%%

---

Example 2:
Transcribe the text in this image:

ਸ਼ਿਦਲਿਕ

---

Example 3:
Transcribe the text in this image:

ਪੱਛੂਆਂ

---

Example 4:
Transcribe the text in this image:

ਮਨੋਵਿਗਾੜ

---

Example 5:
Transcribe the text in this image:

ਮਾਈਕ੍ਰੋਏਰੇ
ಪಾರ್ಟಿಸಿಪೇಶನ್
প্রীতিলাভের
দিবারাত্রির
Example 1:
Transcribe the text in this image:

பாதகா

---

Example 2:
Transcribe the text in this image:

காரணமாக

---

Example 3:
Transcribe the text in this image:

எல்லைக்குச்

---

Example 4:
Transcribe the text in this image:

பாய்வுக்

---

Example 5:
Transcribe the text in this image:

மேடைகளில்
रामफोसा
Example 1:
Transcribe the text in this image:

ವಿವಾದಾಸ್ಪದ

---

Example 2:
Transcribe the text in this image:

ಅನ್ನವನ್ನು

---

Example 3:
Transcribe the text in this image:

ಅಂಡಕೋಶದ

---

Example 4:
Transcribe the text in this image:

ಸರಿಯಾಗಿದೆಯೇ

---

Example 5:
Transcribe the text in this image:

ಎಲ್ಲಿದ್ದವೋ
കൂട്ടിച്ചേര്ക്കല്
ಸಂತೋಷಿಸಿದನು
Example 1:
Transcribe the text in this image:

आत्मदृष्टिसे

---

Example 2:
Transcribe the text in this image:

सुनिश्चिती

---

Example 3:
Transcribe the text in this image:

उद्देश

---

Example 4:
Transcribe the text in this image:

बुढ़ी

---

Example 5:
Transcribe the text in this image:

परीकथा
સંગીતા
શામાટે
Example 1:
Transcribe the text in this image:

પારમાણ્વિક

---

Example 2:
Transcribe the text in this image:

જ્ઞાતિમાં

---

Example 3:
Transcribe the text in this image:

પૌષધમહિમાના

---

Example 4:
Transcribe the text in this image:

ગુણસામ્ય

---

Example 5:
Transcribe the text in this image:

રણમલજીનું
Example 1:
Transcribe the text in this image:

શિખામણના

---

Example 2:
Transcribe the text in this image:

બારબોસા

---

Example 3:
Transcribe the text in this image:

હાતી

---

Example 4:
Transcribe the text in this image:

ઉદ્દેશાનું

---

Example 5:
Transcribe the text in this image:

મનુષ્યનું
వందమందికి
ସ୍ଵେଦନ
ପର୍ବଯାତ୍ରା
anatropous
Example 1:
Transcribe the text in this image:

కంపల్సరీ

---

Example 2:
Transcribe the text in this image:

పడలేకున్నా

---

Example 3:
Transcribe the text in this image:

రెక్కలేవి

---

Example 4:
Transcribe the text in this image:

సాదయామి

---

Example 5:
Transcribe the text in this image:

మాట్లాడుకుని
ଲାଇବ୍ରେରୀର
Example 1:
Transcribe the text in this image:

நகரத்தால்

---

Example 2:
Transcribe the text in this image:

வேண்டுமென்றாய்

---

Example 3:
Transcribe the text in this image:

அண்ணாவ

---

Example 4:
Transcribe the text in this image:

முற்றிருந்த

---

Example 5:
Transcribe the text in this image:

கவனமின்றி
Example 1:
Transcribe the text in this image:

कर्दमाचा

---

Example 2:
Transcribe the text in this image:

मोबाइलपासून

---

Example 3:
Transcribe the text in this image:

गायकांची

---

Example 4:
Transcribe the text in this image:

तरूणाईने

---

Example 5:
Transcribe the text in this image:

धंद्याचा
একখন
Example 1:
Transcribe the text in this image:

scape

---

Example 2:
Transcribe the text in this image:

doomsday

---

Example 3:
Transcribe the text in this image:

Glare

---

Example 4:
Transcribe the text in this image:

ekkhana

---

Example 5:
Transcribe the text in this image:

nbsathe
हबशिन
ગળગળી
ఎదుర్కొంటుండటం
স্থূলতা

%%

_Task goal_. An exact copy of all the records above is the required answer.

_Task output_.
---

Example 2:
Transcribe the text in this image:

ਸ਼ਿਦਲਿਕ

---

Example 3:
Transcribe the text in this image:

ਪੱਛੂਆਂ

---

Example 4:
Transcribe the text in this image:

ਮਨੋਵਿਗਾੜ

---

Example 5:
Transcribe the text in this image:

ਮਾਈਕ੍ਰੋਏਰੇ
ಪಾರ್ಟಿಸಿಪೇಶನ್
প্রীতিলাভের
দিবারাত্রির
Example 1:
Transcribe the text in this image:

பாதகா

---

Example 2:
Transcribe the text in this image:

காரணமாக

---

Example 3:
Transcribe the text in this image:

எல்லைக்குச்

---

Example 4:
Transcribe the text in this image:

பாய்வுக்

---

Example 5:
Transcribe the text in this image:

மேடைகளில்
रामफोसा
Example 1:
Transcribe the text in this image:

ವಿವಾದಾಸ್ಪದ

---

Example 2:
Transcribe the text in this image:

ಅನ್ನವನ್ನು

---

Example 3:
Transcribe the text in this image:

ಅಂಡಕೋಶದ

---

Example 4:
Transcribe the text in this image:

ಸರಿಯಾಗಿದೆಯೇ

---

Example 5:
Transcribe the text in this image:

ಎಲ್ಲಿದ್ದವೋ
കൂട്ടിച്ചേര്ക്കല്
ಸಂತೋಷಿಸಿದನು
Example 1:
Transcribe the text in this image:

आत्मदृष्टिसे

---

Example 2:
Transcribe the text in this image:

सुनिश्चिती

---

Example 3:
Transcribe the text in this image:

उद्देश

---

Example 4:
Transcribe the text in this image:

बुढ़ी

---

Example 5:
Transcribe the text in this image:

परीकथा
સંગીતા
શામાટે
Example 1:
Transcribe the text in this image:

પારમાણ્વિક

---

Example 2:
Transcribe the text in this image:

જ્ઞાતિમાં

---

Example 3:
Transcribe the text in this image:

પૌષધમહિમાના

---

Example 4:
Transcribe the text in this image:

ગુણસામ્ય

---

Example 5:
Transcribe the text in this image:

રણમલજીનું
Example 1:
Transcribe the text in this image:

શિખામણના

---

Example 2:
Transcribe the text in this image:

બારબોસા

---

Example 3:
Transcribe the text in this image:

હાતી

---

Example 4:
Transcribe the text in this image:

ઉદ્દેશાનું

---

Example 5:
Transcribe the text in this image:

મનુષ્યનું
వందమందికి
ସ୍ଵେଦନ
ପର୍ବଯାତ୍ରା
anatropous
Example 1:
Transcribe the text in this image:

కంపల్సరీ

---

Example 2:
Transcribe the text in this image:

పడలేకున్నా

---

Example 3:
Transcribe the text in this image:

రెక్కలేవి

---

Example 4:
Transcribe the text in this image:

సాదయామి

---

Example 5:
Transcribe the text in this image:

మాట్లాడుకుని
ଲାଇବ୍ରେରୀର
Example 1:
Transcribe the text in this image:

நகரத்தால்

---

Example 2:
Transcribe the text in this image:

வேண்டுமென்றாய்

---

Example 3:
Transcribe the text in this image:

அண்ணாவ

---

Example 4:
Transcribe the text in this image:

முற்றிருந்த

---

Example 5:
Transcribe the text in this image:

கவனமின்றி
Example 1:
Transcribe the text in this image:

कर्दमाचा

---

Example 2:
Transcribe the text in this image:

मोबाइलपासून

---

Example 3:
Transcribe the text in this image:

गायकांची

---

Example 4:
Transcribe the text in this image:

तरूणाईने

---

Example 5:
Transcribe the text in this image:

धंद्याचा
একখন
Example 1:
Transcribe the text in this image:

scape

---

Example 2:
Transcribe the text in this image:

doomsday

---

Example 3:
Transcribe the text in this image:

Glare

---

Example 4:
Transcribe the text in this image:

ekkhana

---

Example 5:
Transcribe the text in this image:

nbsathe
हबशिन
ગળગળી
ఎదుర్కొంటుండటం
স্থূলতা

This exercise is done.